Dataset Start Marker

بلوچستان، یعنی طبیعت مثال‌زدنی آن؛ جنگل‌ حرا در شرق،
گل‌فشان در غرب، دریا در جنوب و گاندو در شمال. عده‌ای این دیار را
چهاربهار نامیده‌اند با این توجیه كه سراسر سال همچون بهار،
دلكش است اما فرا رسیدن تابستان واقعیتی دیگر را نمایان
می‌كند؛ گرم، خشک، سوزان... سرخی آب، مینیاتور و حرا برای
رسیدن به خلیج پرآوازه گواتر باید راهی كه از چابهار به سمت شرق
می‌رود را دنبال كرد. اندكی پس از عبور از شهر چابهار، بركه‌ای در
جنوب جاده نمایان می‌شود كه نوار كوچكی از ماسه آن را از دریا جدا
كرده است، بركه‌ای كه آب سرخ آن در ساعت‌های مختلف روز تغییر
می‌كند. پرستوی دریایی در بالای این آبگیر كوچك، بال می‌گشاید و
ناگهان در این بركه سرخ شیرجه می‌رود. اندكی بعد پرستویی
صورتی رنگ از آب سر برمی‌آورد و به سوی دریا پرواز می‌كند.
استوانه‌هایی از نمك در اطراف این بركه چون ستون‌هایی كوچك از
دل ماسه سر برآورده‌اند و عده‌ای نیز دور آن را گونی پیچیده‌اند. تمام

Dataset End Marker
Dataset Start Marker

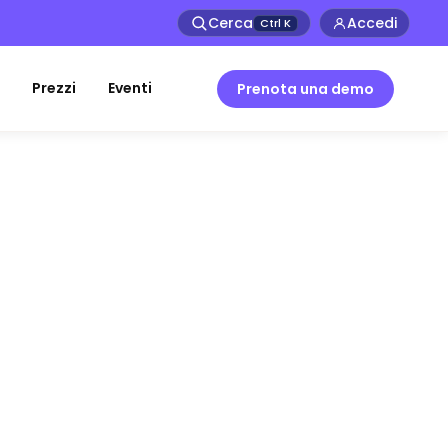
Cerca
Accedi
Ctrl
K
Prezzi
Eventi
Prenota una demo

Dataset End Marker
Dataset Start Marker

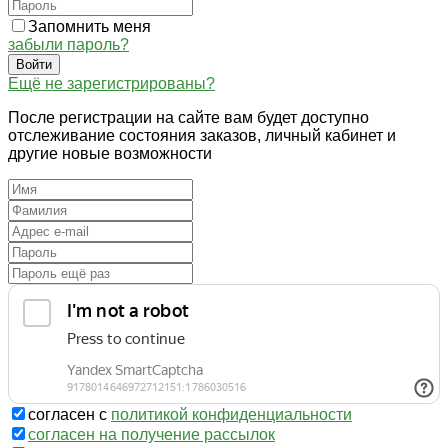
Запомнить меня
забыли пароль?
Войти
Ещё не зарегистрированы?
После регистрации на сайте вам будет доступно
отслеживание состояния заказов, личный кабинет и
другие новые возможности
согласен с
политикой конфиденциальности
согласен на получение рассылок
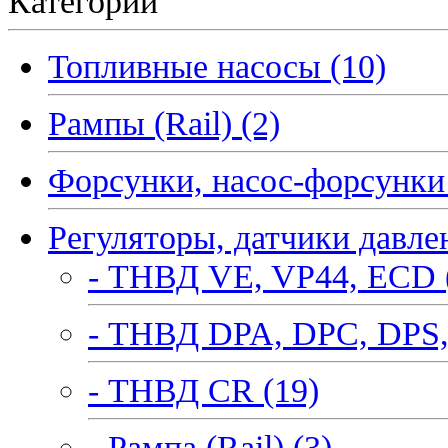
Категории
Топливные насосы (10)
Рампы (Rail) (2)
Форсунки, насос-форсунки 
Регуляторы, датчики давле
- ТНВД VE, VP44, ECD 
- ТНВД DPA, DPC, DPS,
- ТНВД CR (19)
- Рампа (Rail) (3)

Dataset End Marker

**The task**
Restate word for word the entries above, starting at the line with "دلكش است اما" and ending at the line with "دل ماسه سر برآورده‌اند", inclusive, and no others.

**Finished task**
دلكش است اما فرا رسیدن تابستان واقعیتی دیگر را نمایان
می‌كند؛ گرم، خشک، سوزان... سرخی آب، مینیاتور و حرا برای
رسیدن به خلیج پرآوازه گواتر باید راهی كه از چابهار به سمت شرق
می‌رود را دنبال كرد. اندكی پس از عبور از شهر چابهار، بركه‌ای در
جنوب جاده نمایان می‌شود كه نوار كوچكی از ماسه آن را از دریا جدا
كرده است، بركه‌ای كه آب سرخ آن در ساعت‌های مختلف روز تغییر
می‌كند. پرستوی دریایی در بالای این آبگیر كوچك، بال می‌گشاید و
ناگهان در این بركه سرخ شیرجه می‌رود. اندكی بعد پرستویی
صورتی رنگ از آب سر برمی‌آورد و به سوی دریا پرواز می‌كند.
استوانه‌هایی از نمك در اطراف این بركه چون ستون‌هایی كوچك از
دل ماسه سر برآورده‌اند و عده‌ای نیز دور آن را گونی پیچیده‌اند. تمام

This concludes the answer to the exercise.